11 January 2023, 10am
The war in Ukraine started at 06.00 on 24 February 2022. On that first day all Ukrainians' thoughts, actions and states of mind were fully concentrated on it. Some were fighting, some were dying, some were saving their families, some were starting to prepare their homes and cities for the battle.
I have connections with a lot of running friends in Ukraine. After three days I saw Kharkiv runners appearing in my feed. They were exchanging information on which side of the city the artillery fire was coming from and where not to run. Someone said that he had almost run into the tanks. Some suggested they should run in groups so that they could at least help in cases of wounding. At that time the front line was right beside Kharkiv, at a distance of a rifle shot. The north-eastern part of the city was shelled incessantly. There are 1.5 million people in Kharkiv and a lot of them left the city in the first days of the war as the best way to protect their loved ones. Runners were thinking about that too, but they also thought about running, because they always do – even during war.
In the early days of the war Kyiv had columns of tanks on the approach roads up to 60km long and fierce fighting was taking place. In the feed I saw familiar faces: I had seen them before at the starting corrals, or at the finish line with a medal and a smile on their faces. Now they were the faces of soldiers in uniform with machine guns.
Not all runners joined the army. They were also in the back line ready to defend the city. They did not leave but they had difficulty running. Ordinary people greeted the runners in a half-empty Kyiv sometimes with disapproval, sometimes with bewilderment: “How can you run when we could all die here?” was the unspoken question. Runners complained about this but were already going out for runs in the second week of the war.
When war was sprung upon us I was recovering from coronavirus. I went out for a run on 27 February. I was not afraid of the war, of the shelling, but I anticipated the disapproval of ordinary people so I ran in the woods. After a few days I started running in the city. It seemed to me that the familiar sight of runners in the city should be comforting – the city was living its life.
Since 24 February there have been no official race starts in Ukraine. Every city is always on air raid alert and it is not safe to be outside. As organisers we cannot risk the lives of others, but going out for a daily run is a personal matter and the decision of each runner. Unofficially, runners meet for small local competitions, primarily to raise money for the army and to buy weapons. Almost every week runners hold small races of 100–300 people in different cities around the country.
The running community takes an active part in the defence of the country. First and foremost within the ranks of the armed forces. But there are also instances where running has helped focus national efforts. In August a Ukrainian amateur ultramarathoner, Vladimir Skorovorodka (Vova), ran an 880km charity ultrarun from Kyiv to Warsaw. He attracted the attention of a huge number of people in Ukraine. His efforts raised money for equipment for the de-mining of the Black Sea.
As a runner it was an amazing example. Vova works as a lifeguard and has been rescuing people from under the rubble of the bombings every day since the start of the war. He works 24/7 and has almost no time to train. To run 880km in 14 days without training was a tremendous achievement. Much to my surprise Vova was able to cover the distance at a very respectable pace of 4:40-5:10 min/km. In every town local running clubs ran with him as support. Our company helped with the organisation of this challenge and I had the honour of running the first 15km with Vova.

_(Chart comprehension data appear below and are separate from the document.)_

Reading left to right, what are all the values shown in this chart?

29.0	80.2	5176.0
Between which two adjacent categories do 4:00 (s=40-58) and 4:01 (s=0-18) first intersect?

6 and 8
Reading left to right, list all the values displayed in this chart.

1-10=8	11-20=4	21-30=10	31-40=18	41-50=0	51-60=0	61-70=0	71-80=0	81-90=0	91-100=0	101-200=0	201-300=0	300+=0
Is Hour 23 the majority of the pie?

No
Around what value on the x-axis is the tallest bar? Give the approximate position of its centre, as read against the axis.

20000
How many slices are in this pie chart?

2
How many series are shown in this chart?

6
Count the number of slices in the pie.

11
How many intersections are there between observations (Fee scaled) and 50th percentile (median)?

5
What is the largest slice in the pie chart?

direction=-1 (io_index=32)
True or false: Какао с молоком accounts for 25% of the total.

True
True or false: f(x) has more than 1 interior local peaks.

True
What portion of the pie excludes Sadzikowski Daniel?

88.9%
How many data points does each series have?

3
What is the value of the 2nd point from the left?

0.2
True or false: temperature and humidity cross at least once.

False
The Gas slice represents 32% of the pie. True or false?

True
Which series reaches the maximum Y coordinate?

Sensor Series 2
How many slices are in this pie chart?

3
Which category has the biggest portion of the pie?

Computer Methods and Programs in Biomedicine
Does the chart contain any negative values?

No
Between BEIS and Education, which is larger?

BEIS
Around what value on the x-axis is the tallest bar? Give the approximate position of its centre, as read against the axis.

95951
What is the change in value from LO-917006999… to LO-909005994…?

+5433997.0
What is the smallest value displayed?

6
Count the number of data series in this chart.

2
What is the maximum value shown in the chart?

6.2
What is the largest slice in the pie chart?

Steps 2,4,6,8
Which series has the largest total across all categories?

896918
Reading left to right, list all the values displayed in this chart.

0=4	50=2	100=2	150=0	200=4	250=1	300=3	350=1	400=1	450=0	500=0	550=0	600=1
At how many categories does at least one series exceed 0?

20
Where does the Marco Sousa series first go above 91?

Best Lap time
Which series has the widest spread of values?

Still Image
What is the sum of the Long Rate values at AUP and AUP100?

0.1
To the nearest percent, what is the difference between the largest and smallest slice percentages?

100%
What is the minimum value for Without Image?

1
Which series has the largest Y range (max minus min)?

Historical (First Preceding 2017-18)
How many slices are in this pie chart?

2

Our NEWRUN team continues to work. We have learnt a lot in our nine years of conducting running events. We had a unique experience of holding up to 14 marathons and half-marathons a year in the largest cities of Ukraine with up to 10,000 participants. Few other organisers had such a busy schedule. We are currently working on the possibility of holding events in Europe which will help to raise more money for the Ukrainian military effort. These races would give Ukrainians a chance to take part in our races abroad.and we would be glad to get help from the running community with organisation or ideas.
For many Ukrainians running has been an emotional escape since the war began. Running, like nothing else, gives a sense of self-confidence and triumph. We continue to champion the idea of running in Ukraine: running is a piece of peace at a time when we are at war in our country. Many of those who read these lines will know that feeling of honesty and unity among runners before the starting shot. At this moment everyone understands each other without words and strangers become very close. The starting line unites all of us with the same thoughts and the same distance ahead. Ukrainian marathon runners stay in the same corridor as the runners of the world, and I am sure that all the runners of the world are close to Ukraine.